I identified my pit-of-stomach emotion (eventually) as grief and loss: for the dreams I didn't believe would come true, for the opportunities I missed out on as a result of my illness, for people I had lost touch with as a result of the illness. I felt my life had been taken away and was grieving.

But for you it might be another emotion.

I found two things useful in trying to identify emotions. Are you with a therapist at the moment?

One exercise I did in person-centred counselling was picking up objects that 'looked' like what I was feeling (my therapist provided different shapes of shell, different dolls, different shapes of pebble and all sorts) and when I described the shape that just sort of made connections in my mind and I'd have a little 'epiphany' moment where I realised what emotion I was describing.

The other thing I did was mindfulness exercises, where you don't try to analyse what you're feeling, you just 'observe' it - i.e. don't run away from it or try to distract yourself (but also don't focus on it!) just sit there and allow it to happen. I found that this helped me to be a lot more aware of my emotions and over time I just sort of started to understand how I was feeling.
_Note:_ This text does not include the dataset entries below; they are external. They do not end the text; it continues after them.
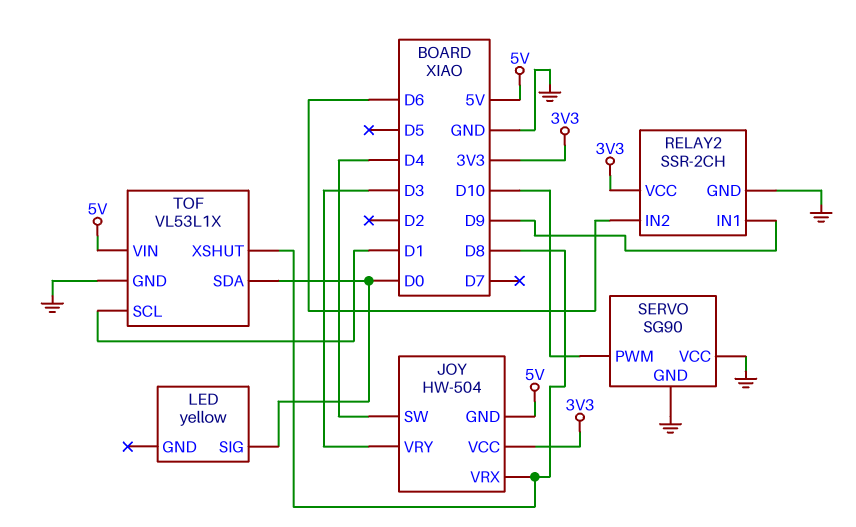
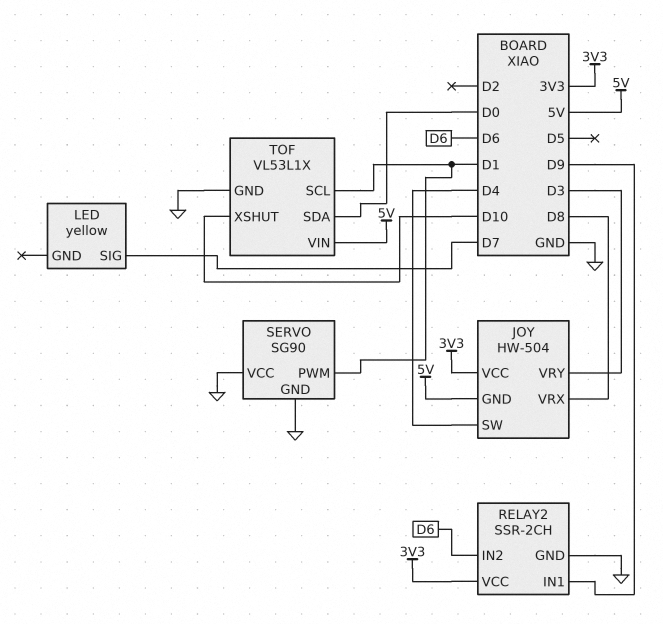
LED pin SIG: D0 -> D7
SERVO pin PWM: D10 -> D1
TOF pin XSHUT: D8 -> D10

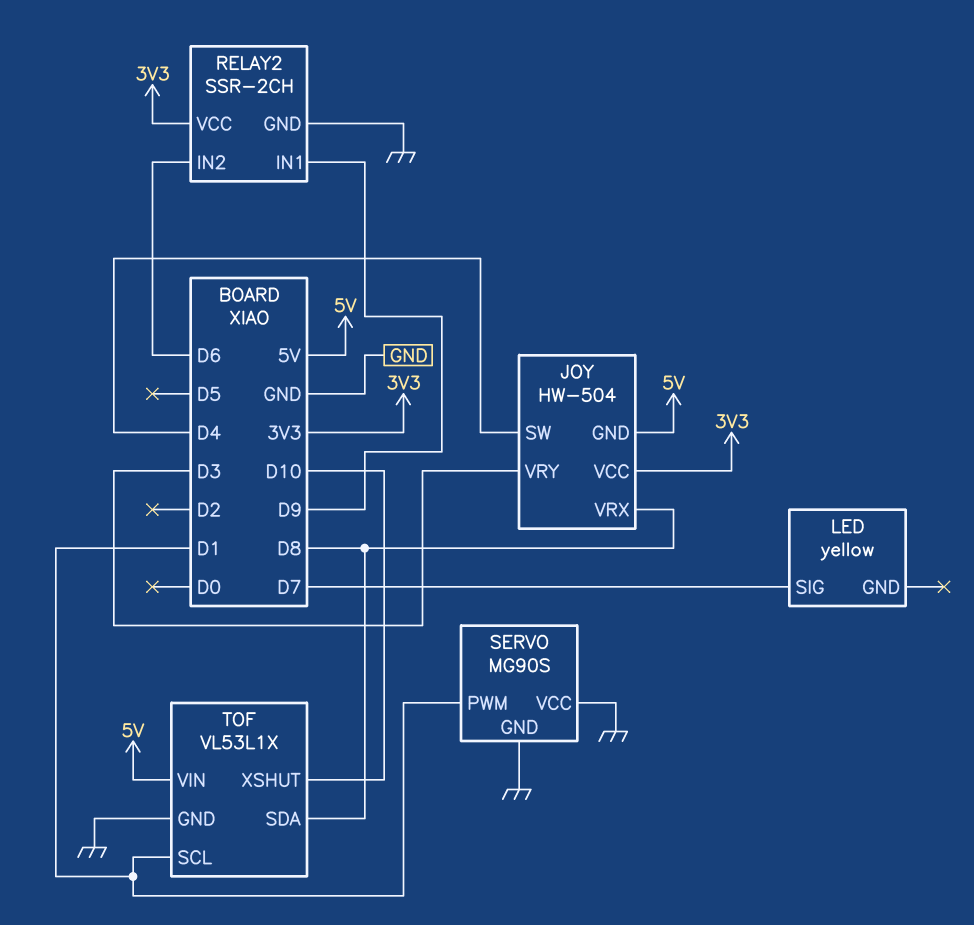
SERVO: SG90 -> MG90S
TOF pin SDA: D0 -> D8

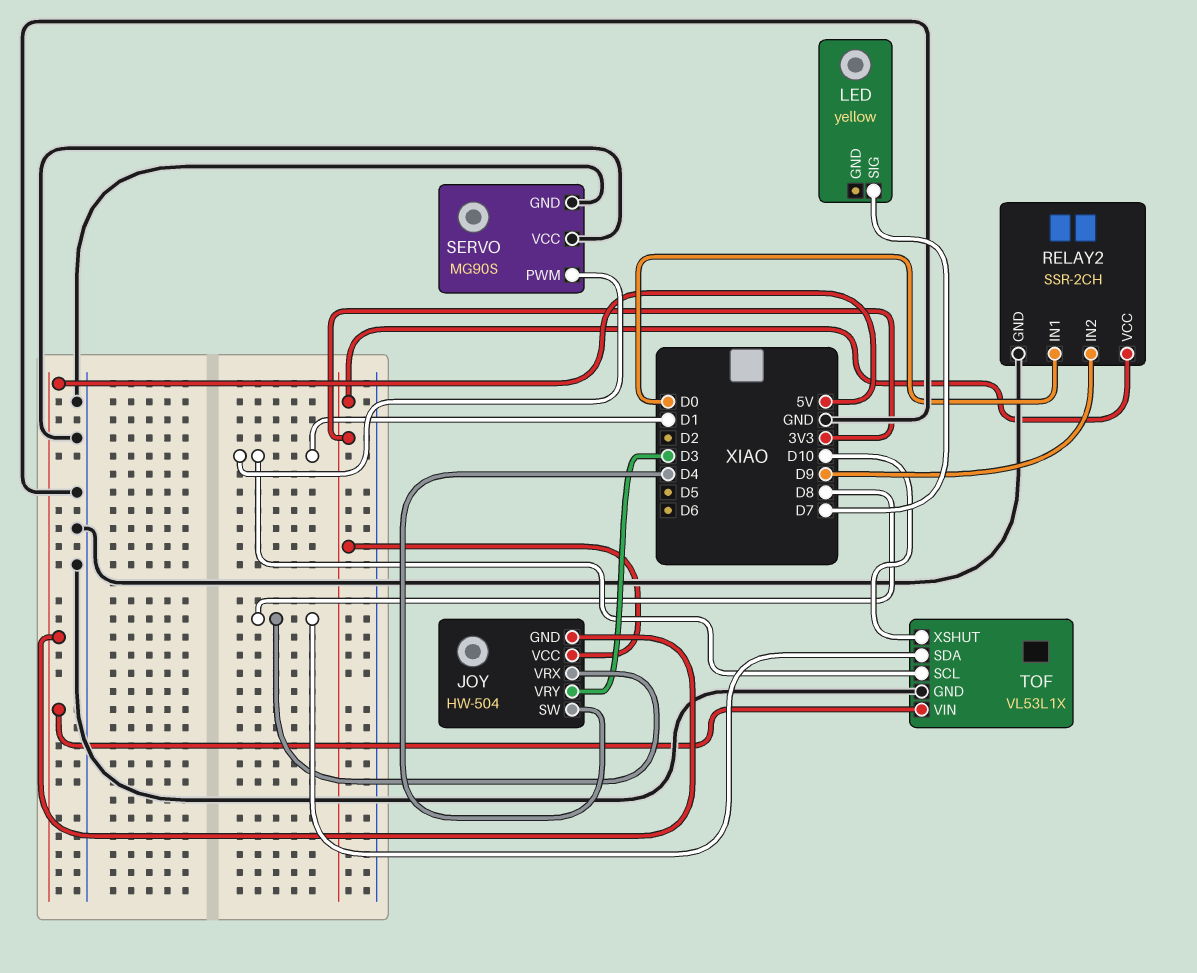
RELAY2 pin IN1: D9 -> D0
RELAY2 pin IN2: D6 -> D9

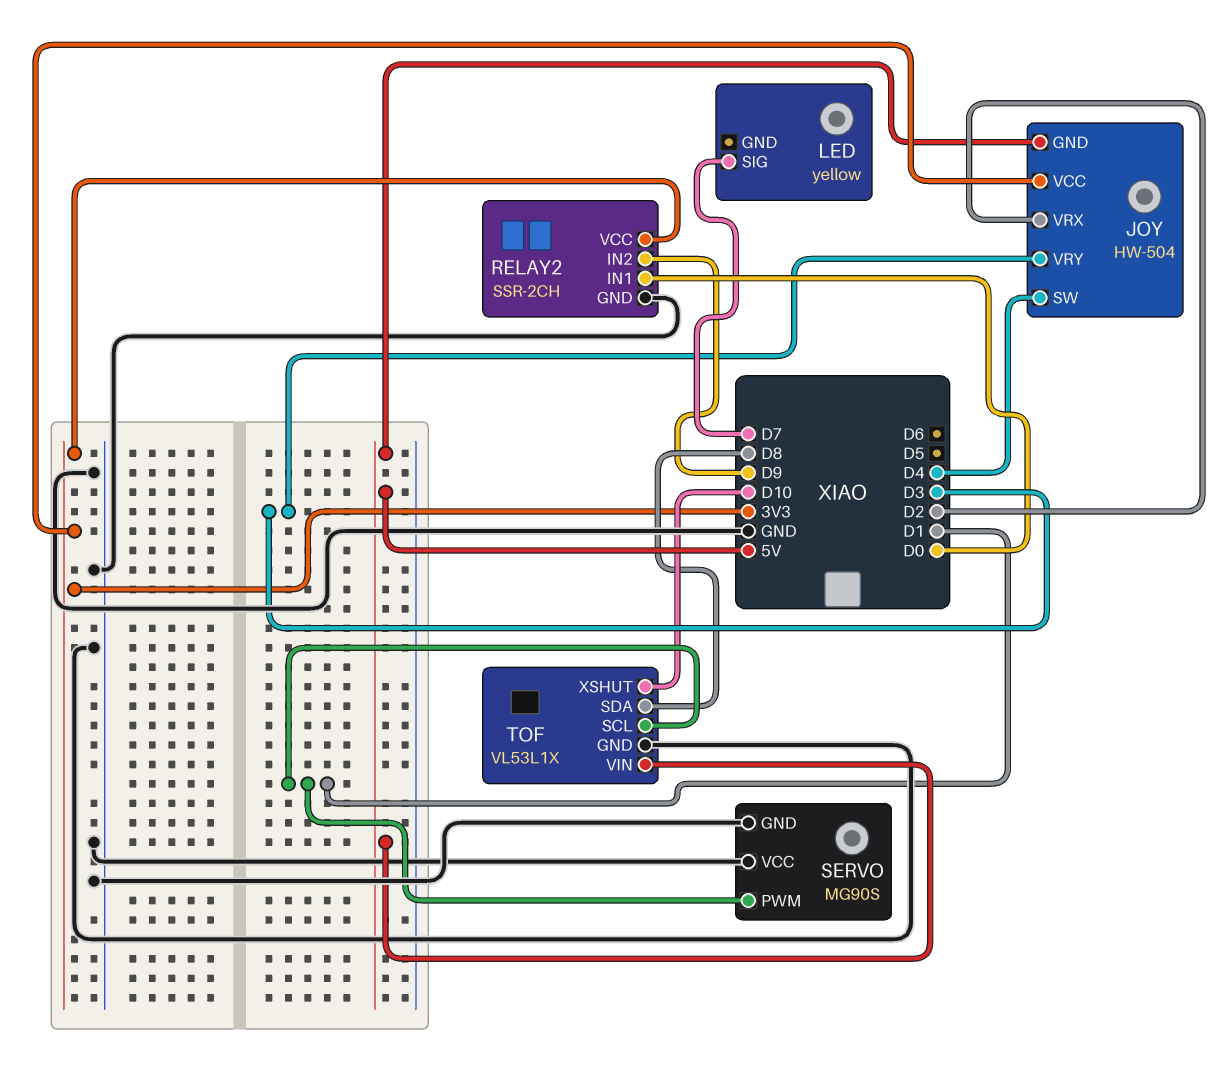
JOY pin VRX: D8 -> D2

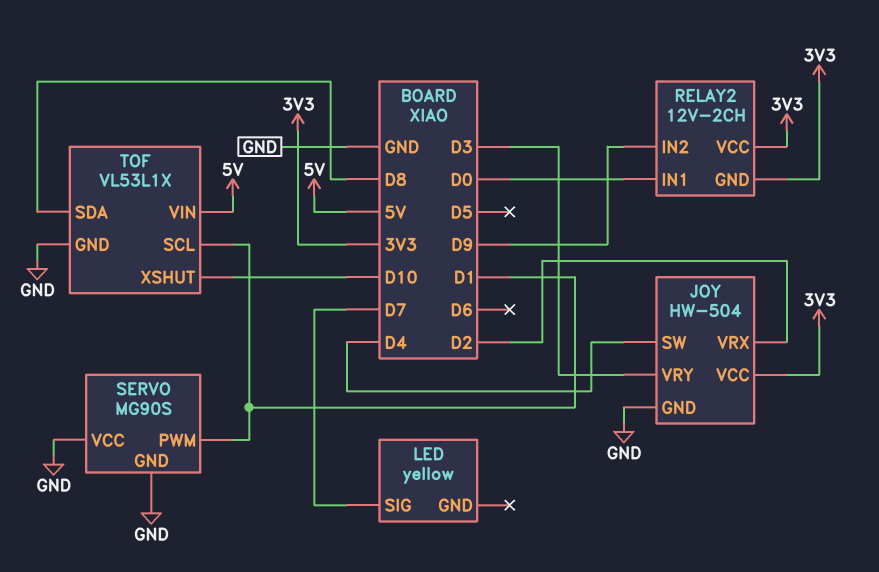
JOY pin GND: 5V -> GND
RELAY2: SSR-2CH -> 12V-2CH
RELAY2 pin GND: GND -> 3V3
I know this all sounds a bit vague, but I had exactly the same problem as you and I've been able to overcome it, so there are ways out there. Don't worry about trying to 'fix' negative emotions as well. If you're not very 'tuned in' to your emotions and find it difficult to identify them, you actually want to do the opposite. Your inability to identify what you're feeling is probably because you have become so practiced at ignoring your emotions!